Aber warum kann die Nachtarbeit derart schädlich sein?
„Nachts erholt sich auch das Immunsystem“, erklärt Fietze. Wer in der Nacht arbeitet und am Tag schläft, der hat somit ein weniger gut funktionierendes Abwehrsystem. Das gilt auch, wenn man den Schlaf tagsüber so gut wie möglich nachholen möchte: „Die Qualität des Schlafs ist am Tag immer schlechter und man schläft kürzer“, so Fietze. Das liegt zum einen daran, dass die Körpertemperatur am Tag höher ist. Außerdem ist der Cortisol-Spiegel, also die Menge des sogenannten Stresshormons, erhöht. Und zu guter Letzt fehlt am Tag, wenn es hell ist, das Schlafhormon Melatonin. Das alles hat zur Folge, dass der Körper nicht richtig zur Ruhe kommt. Manche Menschen kommen damit zurecht, andere nicht. „Es gibt noch keine Prädiktoren, wer Schichtarbeit verträgt und wer nicht“, sagt Fietze. Warnsignale, dass einem Nacht- und Schichtarbeit nicht bekommen, gibt es laut Fietze viele: Man ist unkonzentriert, es passieren vermehrt Fehler oder sogar Unfälle, man ist geistig und körperlich nicht leistungsfähig, man hat schlechte Laune oder das Gedächtnis lässt nach. Dass die Schichtarbeit müde mache, sei hingegen normal, sagt Fietze. „Solange Schichtarbeiter an mehreren freien Tagen oder im Urlaub gut schlafen, ist die Welt noch in Ordnung. Wenn sie in diesen Zeiten genauso schlecht schlafen wie in der Arbeitswoche, dann ist das ein ernst zu nehmendes Warnsignal.“
Wann soll ich auf einen Schichtdienst verzichten?

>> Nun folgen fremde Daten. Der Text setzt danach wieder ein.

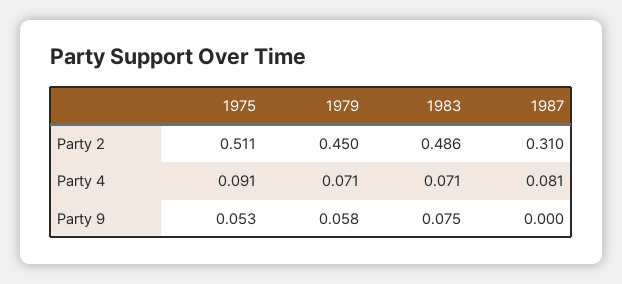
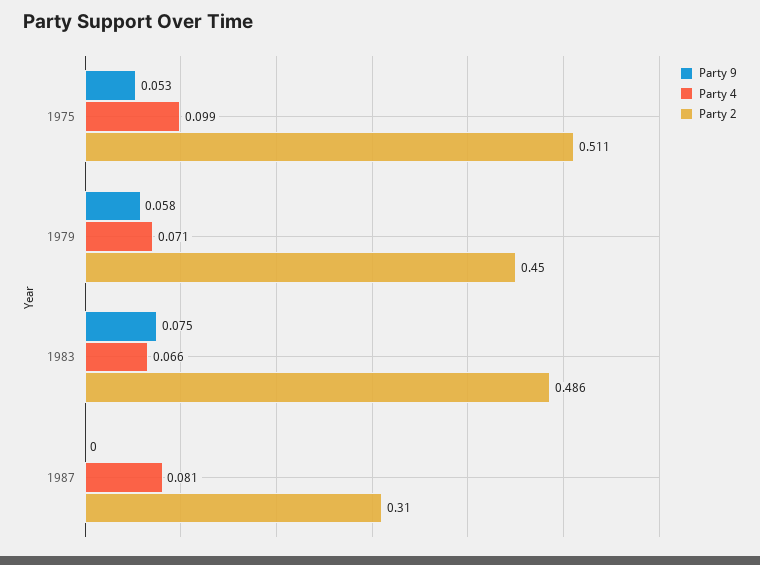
  {
    "Party 2": {
      "1975": 0.511,
      "1979": 0.45,
      "1983": 0.486,
      "1987": 0.31
    },
    "Party 4": {
-     "1975": 0.091,
+     "1975": 0.099,
      "1979": 0.071,
-     "1983": 0.071,
+     "1983": 0.066,
      "1987": 0.081
    },
    "Party 9": {
      "1975": 0.053,
      "1979": 0.058,
      "1983": 0.075,
      "1987": 0
    }
  }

Besser nicht im Schichtdienst arbeiten sollten Menschen mit ohnehin schon sensiblem oder schlechtem Schlaf, chronisch Kranke, wer einen weiteren Job hat oder familiär sehr eingebunden ist. Und auch das Alter kann ein Problem sein – zumindest, wenn man erst mit über 55 Jahren in einen solchen Arbeitsrhythmus einsteigt. Denn an Nacht- oder Schichtarbeit gewöhnt man sich nicht, sagt Hans-Günter Weeß, Psychologe und Leiter des Schlafzentrums am Pfalzklinikum. „Unsere Schlafgene sind noch die der Steinzeit. Sie wissen nicht, dass wir uns in einer 24-Stunden-Nonstop-Gesellschaft befinden.“
Was, wenn man der Schichtarbeit aber nicht auskommt? Welche Lösungen gibt es?

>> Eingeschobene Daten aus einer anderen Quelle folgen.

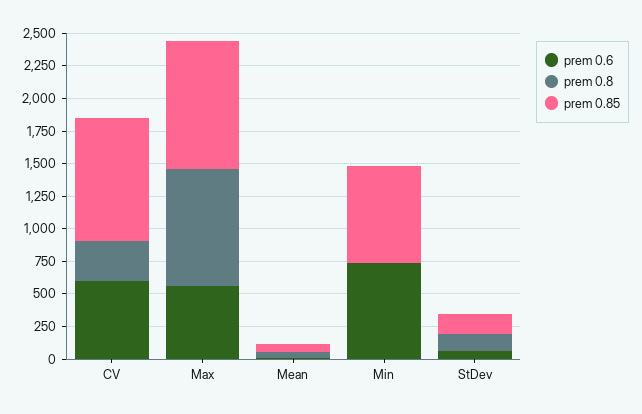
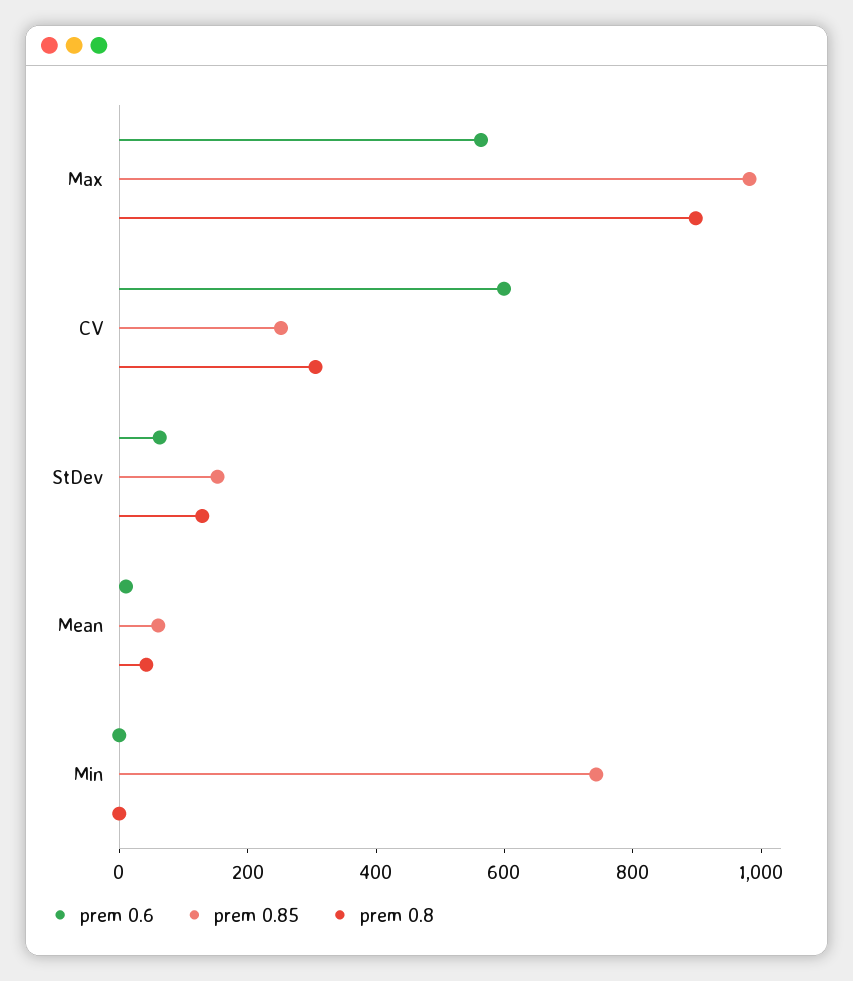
  {
    "prem 0.6": {
      "CV": 600,
      "Max": 550,
      "Mean": 0,
-     "Min": 750,
+     "Min": 0,
      "StDev": 50
    },
    "prem 0.8": {
      "CV": 300,
      "Max": 900,
      "Mean": 50,
      "Min": 0,
      "StDev": 150
    },
    "prem 0.85": {
-     "CV": 1000,
+     "CV": 250,
      "Max": 1000,
      "Mean": 50,
      "Min": 750,
      "StDev": 150
    }
  }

Die meisten Menschen gelten als sogenannte Eulen: Sie würden am liebsten zwischen 23:30 und 2 Uhr ins Bett gehen und zwischen 7:30 und 9:30 Uhr wieder aufstehen, erklärt Weeß. Gut wäre es deshalb, wenn Menschen, die ohnehin Frühaufsteher sind – die sogenannten Lerchen – die Frühschichten übernehmen würden. Die Langschläfer machen dann dafür den Spät- und Nachtdienst. Wenn in Wechselschichten gearbeitet wird, sei es laut Weeß besser, in kurz rotierenden Schichten zu arbeiten: also zwei Tage Frühdienst, zwei Tage Spätdienst, zwei Tage Nachtdienst und dann eine längere Erholungspause. „So fängt der Körper gar nicht erst an, sich anzupassen“, erklärt Weeß. Wer etwa für jeweils eine Woche eine Schicht übernehme, befinde sich in einer Art Dauer-Jetlag, was langfristig belastender ist. Wichtig sei außerdem, dass die Schichten, die aufeinander folgen, vorwärts rotierend sind. Das heißt: zuerst Frühschicht, dann Spätschicht und dann Nachtschicht.